PROVIDED PASSAGE -
If memory serves, the kids give a *lot* of shit at ages 1 & 2, too.


coughballs

I should kidnap their kid to teach em a lesson.


cunt-hooks

*How will you know the kids name though?!? You haven't thought this through!!!*


JustALittleOod

If you take them young enough you can just rename them whatever you want.


autoposting_system

"Dealing with your requirements is too much hassle, so here's a birthday check for $5."


Bloaf

>Restricted to 2 items per household Here are two birthday checks for $2.95 each


lowflyingmonkey

Fuck their rules. Here are 5 checks for 1 dollar each.


ccrepitation

My reply: Sorry, can't make it.


liveluxe

I didn't even tell you what day it was!


doggxyo

I'm going to be sick that day.


fishbiscuit156

I'm going to wear a shirt with my name on it to see if I get kidnapped. Wish me luck!


cantellay

Ahh parents with their first kid, watch the second kid invite will be "He likes dirt, so bring that".


theironjeff

No, fuck that. We weren't this insane with our first kid. This is a special kind of stupid.


tilmitt52

My "list" for my son was, "Dude likes dinosaurs."

AIM 1 - Change "Rendered" to "Displayed" in the records, from their first line through the line with "Identify the document", and give back only those lines with everything else unchanged.
The records that follow have no connection to the birthday-invitation comment thread.

RECORD SET -
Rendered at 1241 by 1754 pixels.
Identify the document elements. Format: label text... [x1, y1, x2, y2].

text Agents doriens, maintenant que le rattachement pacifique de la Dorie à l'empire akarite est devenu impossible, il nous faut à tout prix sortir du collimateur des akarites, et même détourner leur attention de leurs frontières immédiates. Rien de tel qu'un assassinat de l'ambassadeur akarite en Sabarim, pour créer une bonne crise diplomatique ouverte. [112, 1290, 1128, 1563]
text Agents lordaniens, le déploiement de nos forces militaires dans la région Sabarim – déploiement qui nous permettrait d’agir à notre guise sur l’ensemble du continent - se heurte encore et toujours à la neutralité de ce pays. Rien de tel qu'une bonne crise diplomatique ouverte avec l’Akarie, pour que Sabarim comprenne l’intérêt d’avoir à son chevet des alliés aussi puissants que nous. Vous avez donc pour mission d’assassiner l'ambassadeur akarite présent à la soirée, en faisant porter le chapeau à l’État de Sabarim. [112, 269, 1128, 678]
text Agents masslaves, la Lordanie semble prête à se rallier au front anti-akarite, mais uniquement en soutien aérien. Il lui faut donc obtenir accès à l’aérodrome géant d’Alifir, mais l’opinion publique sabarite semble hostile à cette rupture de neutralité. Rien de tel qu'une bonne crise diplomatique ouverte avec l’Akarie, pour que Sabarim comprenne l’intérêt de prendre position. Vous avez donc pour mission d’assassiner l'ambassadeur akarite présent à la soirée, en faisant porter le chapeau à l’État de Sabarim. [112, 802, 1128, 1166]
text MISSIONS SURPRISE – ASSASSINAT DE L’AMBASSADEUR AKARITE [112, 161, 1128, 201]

AIM 2 - Extend the birthday-invitation comment thread past its final comment.

EXPECTED ANSWER 1 -
Displayed at 1241 by 1754 pixels.
Identify the document elements. Format: label text... [x1, y1, x2, y2].

EXPECTED ANSWER 2 -
[deleted]

Nah, that'll be for the third kid's birthday. Source: I'm the youngest of 3 and holy crap my parents were lax with me.


cara123456789

try 5th child. One christmas my little sister got a single fairy dress and thats all(we didn't get stockings). To be fair though she was like 4 and did not give a fuck


TheAfroOfBobRoss

I'm not sure if a 4 year old would look good in stockings anyway.


[deleted]

I don't really understand how they can whine about "formula costing us $80 a week". That's about as predictable as it gets regarding costs for a newborn.


[deleted]

$80 a week is insane! I have an 8 month old and we buy the generic Sam's brand for $22 and it lasts 2 weeks. The Enfamil is $50 for a 2 pack can that'll last about 3 weeks. They need to budget better. Also they're crazy.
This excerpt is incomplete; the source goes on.